Quoted passage
---*---
# Upper East Access



## reeder_5 (Aug 12, 2007)

I am planning on traveling to Crested Butte this weekend with some friends. Was wondering if Gothic Road is open. If not, does anyone know how far the hike would be?


----------



## HomeSlice (May 6, 2008)

ITS OPEN


----------



## deepsouthpaddler (Apr 14, 2004)

Homeslice, any idea if the road up to OBJ campground is passable yet? Thanks for the info. Anybody got any visual flow reports from CB?


----------



## yetigonecrazy (May 23, 2005)

flows are good. afternoon/evening as usual has the highest flow for the day, wash gulch, coal creek, east, slate are all pumping around 6 pm every day. theyre running, its just a matter of access. supposed to be 70's all week too so it will only go up until the rain this weekend. if no one else posts i will try to get up and get a road check tomorrow


----------



## reeder_5 (Aug 12, 2007)

Thanks for the replies. The slate Road is open. I was able to get to the slate put in with a 2 wheel drive car. Not much wood either. The run was preety clean. There was one portage halfway down the run due to wood. It looked as if the snow bank was holding the wood in place. Wicked Wanda was clear. Thanks


----------



## yetigonecrazy (May 23, 2005)

yeah the road to Pittsburgh [daisy takeout] is pretty easy, theyres a bunch of summer homes up there so they have to make it reasonable. glad to hear you got in there and were able to get on it!


----------
---*---
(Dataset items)

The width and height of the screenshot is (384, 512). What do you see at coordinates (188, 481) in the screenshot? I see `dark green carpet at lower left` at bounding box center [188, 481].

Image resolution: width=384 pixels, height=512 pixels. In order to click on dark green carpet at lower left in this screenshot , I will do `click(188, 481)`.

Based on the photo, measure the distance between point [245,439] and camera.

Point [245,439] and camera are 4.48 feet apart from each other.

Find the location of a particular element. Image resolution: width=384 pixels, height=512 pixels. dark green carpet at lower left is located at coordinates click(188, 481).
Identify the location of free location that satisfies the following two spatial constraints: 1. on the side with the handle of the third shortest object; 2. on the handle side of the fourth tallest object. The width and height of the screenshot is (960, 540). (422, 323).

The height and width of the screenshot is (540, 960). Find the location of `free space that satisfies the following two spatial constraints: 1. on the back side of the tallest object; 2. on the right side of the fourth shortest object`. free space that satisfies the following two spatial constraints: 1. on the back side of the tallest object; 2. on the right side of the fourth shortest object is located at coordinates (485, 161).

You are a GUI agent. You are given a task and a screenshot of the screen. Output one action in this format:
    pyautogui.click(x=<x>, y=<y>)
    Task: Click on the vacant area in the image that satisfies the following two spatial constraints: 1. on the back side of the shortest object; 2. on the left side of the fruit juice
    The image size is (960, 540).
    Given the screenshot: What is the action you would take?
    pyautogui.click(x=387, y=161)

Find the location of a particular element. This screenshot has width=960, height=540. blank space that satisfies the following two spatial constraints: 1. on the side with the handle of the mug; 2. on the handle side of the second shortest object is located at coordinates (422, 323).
---*---
Required tasks
[1] Answer these questions about the forum thread, one answer per line:
(a) Which road did reeder_5 first ask about?
(b) At about what time of day does yetigonecrazy say wash gulch, coal creek, east, and slate are all pumping?
(c) What kind of car did reeder_5 use to get to the slate put in?
[2] Summarize the forum thread in two sentences.
[3] Please reproduce the forum thread from "I am planning" to "(May 6, 2008)".
Rely only on the forum thread when answering.

List of answers
[1]
(a) Gothic Road
(b) Around 6 pm
(c) A 2 wheel drive car

[2] reeder_5 asks whether Gothic Road is open before a weekend trip to Crested Butte, and other posters reply that it is open and that flows are good, with the highest flow in the afternoon and evening. reeder_5 later reports reaching the slate put in with a 2 wheel drive car and finding a fairly clean run with one portage due to wood, and yetigonecrazy adds that the road to Pittsburgh is pretty easy.

[3]
I am planning on traveling to Crested Butte this weekend with some friends. Was wondering if Gothic Road is open. If not, does anyone know how far the hike would be?


----------



## HomeSlice (May 6, 2008)